The models were run independently and their estimates of changes in hypoxic area and volume resulting from 25% and 50% nitrogen load reductions from a baseline of the 2002 load were compared. The 2002 baseline was used because that was the year used to calibrate the Justić and Wang model, and a year in which the Scavia model matched both hypoxic area and volume estimates well. Response curves were generated for both models by varying the nitrogen load, keeping all other inputs constant, and reported results are the percent change from the modeled 2002 values.
----------
[Challenges]
1/ Decide whether each statement agrees with the hypoxia model excerpt. Answer yes or no, and quote the words that decide it.
(a) The two models' estimates were compared for nitrogen load reductions of 25% and 50%.
(b) The year 2002 was chosen as the baseline because it had the largest hypoxic area on record.
(c) The response curves were produced by changing all model inputs together.
2/ Reproduce the stretch of the hypoxia model excerpt from "The models were" through "modeled 2002 values.".

[Listed entries]
----------
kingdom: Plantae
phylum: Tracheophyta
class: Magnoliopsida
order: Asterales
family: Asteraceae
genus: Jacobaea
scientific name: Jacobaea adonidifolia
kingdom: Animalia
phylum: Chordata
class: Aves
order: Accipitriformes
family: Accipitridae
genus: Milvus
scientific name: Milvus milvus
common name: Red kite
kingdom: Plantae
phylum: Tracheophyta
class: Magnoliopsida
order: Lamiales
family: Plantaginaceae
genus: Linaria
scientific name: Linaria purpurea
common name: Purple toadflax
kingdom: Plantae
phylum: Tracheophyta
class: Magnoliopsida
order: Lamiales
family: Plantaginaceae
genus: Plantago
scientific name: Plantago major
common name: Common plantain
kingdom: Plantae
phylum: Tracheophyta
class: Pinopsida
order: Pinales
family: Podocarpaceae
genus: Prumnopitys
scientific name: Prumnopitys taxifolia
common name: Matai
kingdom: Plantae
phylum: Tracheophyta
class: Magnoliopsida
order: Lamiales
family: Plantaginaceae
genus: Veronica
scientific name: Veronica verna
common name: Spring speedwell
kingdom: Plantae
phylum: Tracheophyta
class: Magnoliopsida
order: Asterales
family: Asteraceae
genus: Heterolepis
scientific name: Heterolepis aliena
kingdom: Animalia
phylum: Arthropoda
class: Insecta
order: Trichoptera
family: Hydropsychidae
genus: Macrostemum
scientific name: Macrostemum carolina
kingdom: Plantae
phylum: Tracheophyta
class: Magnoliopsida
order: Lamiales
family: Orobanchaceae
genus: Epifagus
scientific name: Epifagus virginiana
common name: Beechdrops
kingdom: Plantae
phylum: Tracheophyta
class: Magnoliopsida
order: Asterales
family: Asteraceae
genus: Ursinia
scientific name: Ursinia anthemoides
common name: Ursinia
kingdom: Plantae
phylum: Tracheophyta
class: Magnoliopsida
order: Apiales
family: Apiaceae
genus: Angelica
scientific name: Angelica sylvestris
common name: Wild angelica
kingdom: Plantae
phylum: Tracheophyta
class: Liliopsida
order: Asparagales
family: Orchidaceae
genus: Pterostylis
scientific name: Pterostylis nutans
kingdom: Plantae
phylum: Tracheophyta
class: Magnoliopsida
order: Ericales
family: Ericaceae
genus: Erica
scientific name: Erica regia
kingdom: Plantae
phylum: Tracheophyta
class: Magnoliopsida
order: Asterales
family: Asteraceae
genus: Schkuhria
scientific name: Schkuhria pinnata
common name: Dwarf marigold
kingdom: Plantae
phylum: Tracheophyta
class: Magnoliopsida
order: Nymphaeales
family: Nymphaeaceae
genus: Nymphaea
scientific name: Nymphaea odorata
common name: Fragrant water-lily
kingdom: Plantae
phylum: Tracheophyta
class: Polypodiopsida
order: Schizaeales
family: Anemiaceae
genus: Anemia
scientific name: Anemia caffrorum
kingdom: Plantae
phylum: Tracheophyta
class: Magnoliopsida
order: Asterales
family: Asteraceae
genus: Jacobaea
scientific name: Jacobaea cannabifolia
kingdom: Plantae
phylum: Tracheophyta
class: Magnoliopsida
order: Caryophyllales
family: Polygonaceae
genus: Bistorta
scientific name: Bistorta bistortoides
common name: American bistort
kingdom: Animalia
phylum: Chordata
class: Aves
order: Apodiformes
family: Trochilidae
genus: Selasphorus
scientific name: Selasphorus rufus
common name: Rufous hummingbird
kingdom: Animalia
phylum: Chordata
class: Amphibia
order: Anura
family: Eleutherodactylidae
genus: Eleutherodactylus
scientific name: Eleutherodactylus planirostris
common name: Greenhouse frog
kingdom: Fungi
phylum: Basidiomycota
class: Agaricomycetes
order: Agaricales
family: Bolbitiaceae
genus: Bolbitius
----------
[Results]
1/
(a) Yes: "their estimates of changes in hypoxic area and volume resulting from 25% and 50% nitrogen load reductions from a baseline of the 2002 load were compared"
(b) No: "that was the year used to calibrate the Justić and Wang model, and a year in which the Scavia model matched both hypoxic area and volume estimates well"
(c) No: "by varying the nitrogen load, keeping all other inputs constant"

2/
The models were run independently and their estimates of changes in hypoxic area and volume resulting from 25% and 50% nitrogen load reductions from a baseline of the 2002 load were compared. The 2002 baseline was used because that was the year used to calibrate the Justić and Wang model, and a year in which the Scavia model matched both hypoxic area and volume estimates well. Response curves were generated for both models by varying the nitrogen load, keeping all other inputs constant, and reported results are the percent change from the modeled 2002 values.